Tonks for only being able to see her son once a year, and having to watch him being raised by someone else. And Remus, who isn't able to even see his son - another thing his curse has taken away from him!
Very well written and perfect. I love the end because Tonks hadn't raised Teddy, so she doesn't know how to feel at that moment.
| Iesh chapter 1 . 11/26/2015
A particularly haunting piece... (yes, I know it's a pretty bad pun). Seriously, this was really sad. To see Tonks simply seeing her son once a year but without able to do much. Saying that I wonder how Lily went through each halloween having to see Harry battle horrors with able to do anything... Though, I have to say I loved the glimpses into Teddy's life, especially the start. I love godfather/godson Harry/Teddy stories.

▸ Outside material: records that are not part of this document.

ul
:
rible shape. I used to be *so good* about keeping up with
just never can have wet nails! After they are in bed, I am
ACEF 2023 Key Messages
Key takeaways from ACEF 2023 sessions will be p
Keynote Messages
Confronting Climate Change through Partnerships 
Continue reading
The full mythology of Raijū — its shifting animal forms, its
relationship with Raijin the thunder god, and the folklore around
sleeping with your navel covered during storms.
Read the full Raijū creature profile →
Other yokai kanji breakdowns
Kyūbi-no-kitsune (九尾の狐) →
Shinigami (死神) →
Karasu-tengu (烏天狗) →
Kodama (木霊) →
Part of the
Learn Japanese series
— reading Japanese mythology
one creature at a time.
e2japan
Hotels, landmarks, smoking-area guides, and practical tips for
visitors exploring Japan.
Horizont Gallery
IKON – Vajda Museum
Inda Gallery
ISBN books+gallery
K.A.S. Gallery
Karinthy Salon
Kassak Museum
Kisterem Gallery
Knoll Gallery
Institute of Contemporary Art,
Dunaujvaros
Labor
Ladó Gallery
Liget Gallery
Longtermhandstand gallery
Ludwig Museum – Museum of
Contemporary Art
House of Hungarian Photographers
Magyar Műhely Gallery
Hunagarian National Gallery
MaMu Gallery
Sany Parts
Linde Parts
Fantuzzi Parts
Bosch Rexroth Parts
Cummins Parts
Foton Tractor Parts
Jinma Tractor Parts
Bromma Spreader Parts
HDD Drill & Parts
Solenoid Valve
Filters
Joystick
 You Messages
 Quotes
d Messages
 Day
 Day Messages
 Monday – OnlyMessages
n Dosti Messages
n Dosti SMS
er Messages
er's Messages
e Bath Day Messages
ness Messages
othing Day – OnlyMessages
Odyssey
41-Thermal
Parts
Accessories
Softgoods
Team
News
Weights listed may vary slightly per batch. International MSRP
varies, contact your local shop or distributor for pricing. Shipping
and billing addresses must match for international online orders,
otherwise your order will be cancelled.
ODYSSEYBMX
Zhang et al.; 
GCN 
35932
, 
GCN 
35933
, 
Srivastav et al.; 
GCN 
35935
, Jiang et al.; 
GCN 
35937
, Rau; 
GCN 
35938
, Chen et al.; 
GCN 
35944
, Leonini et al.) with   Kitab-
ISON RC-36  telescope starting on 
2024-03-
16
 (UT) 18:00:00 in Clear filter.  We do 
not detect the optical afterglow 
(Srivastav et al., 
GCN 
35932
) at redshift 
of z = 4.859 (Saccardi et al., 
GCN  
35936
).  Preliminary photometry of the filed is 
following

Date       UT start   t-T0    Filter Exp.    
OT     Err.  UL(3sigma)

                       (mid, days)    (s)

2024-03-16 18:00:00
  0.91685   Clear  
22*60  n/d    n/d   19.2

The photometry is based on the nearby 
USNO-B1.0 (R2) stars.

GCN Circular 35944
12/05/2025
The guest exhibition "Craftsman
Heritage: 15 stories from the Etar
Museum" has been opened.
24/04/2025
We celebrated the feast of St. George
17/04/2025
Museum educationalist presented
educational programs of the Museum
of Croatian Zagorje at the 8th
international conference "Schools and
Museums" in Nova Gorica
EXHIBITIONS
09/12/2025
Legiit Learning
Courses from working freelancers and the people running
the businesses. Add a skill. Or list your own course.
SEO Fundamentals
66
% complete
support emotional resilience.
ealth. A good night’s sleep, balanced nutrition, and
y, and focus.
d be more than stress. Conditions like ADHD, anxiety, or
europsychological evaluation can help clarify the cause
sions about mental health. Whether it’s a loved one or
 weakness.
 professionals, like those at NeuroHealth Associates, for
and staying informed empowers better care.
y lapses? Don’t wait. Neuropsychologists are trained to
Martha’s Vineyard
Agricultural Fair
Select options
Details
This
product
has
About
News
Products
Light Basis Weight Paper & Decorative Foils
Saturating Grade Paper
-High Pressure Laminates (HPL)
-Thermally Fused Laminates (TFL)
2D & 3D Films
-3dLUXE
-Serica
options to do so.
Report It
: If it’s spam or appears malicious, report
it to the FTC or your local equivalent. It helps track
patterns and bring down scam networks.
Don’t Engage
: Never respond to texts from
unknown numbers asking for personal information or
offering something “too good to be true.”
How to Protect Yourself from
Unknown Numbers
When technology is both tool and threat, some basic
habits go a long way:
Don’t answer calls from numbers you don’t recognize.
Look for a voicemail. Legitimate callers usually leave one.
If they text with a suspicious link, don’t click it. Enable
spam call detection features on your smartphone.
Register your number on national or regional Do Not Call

Well done. :)
| jennybenny2845 chapter 1 . 11/17/2015
What a heartbreaking story! I felt awful for Tonks. She clearly misses Teddy and wishes that she could be a part of his life. At least she could see him, even if she could not touch him or have him see her. I suppose that's better than nothing... or is it?
I liked the Halloween scene that you described as well as Teddy's relationship with Harry and the Weasleys. In the beginning, it appeared that he had a relatively decent family life, despite not having his biological parents around. The cameo with Fred was another great touch, and I could totally see him playing pranks on the Hogwarts students.
The last line was just heart wrenching! I really liked how you wrote this in an abstract way and I thought the overall theme did come through. Nice job!
| Guest chapter 1 . 11/15/2015
Enjoyable story! Not sure what the ultimate meaning of it is...but then you said you made it abstract on purpose though so good good on that!
| Screaming Faeries chapter 1 . 11/14/2015
Omg, this is almost brutally tragic from the offset. The thought of Tonks desperately believing she is about to hug Teddy for the first time and then he just flies through her...so sad. You described her anguish at this scene really well.
Teddy's childish dialect and Harry's obvious adoration was great to read!
The little ghostly description of how she comes to be there in the first place was interesting. I'm getting American Horror Story vibes from this idea!
I love the simple little things in this story, such as Andromeda keeping the plastic Jack o Lantern from Tonks' youth, and her reminiscing of her own use of it. That was sweet.
It's great that you've brought in all the other spirits, too. Lily's warning was mysterious and I'm interested to see if there's any development on that side. Remus's inability to take advantage of Halloween, as well as the emphasis of this in italics, was especially heartbreaking, and Fred's cheeky character at the feast was great to read! I adore the thought of him continuing to play pranks at any opportunity he gets.
This was a really wonderful piece. I'll be interested if you ever add anything to it!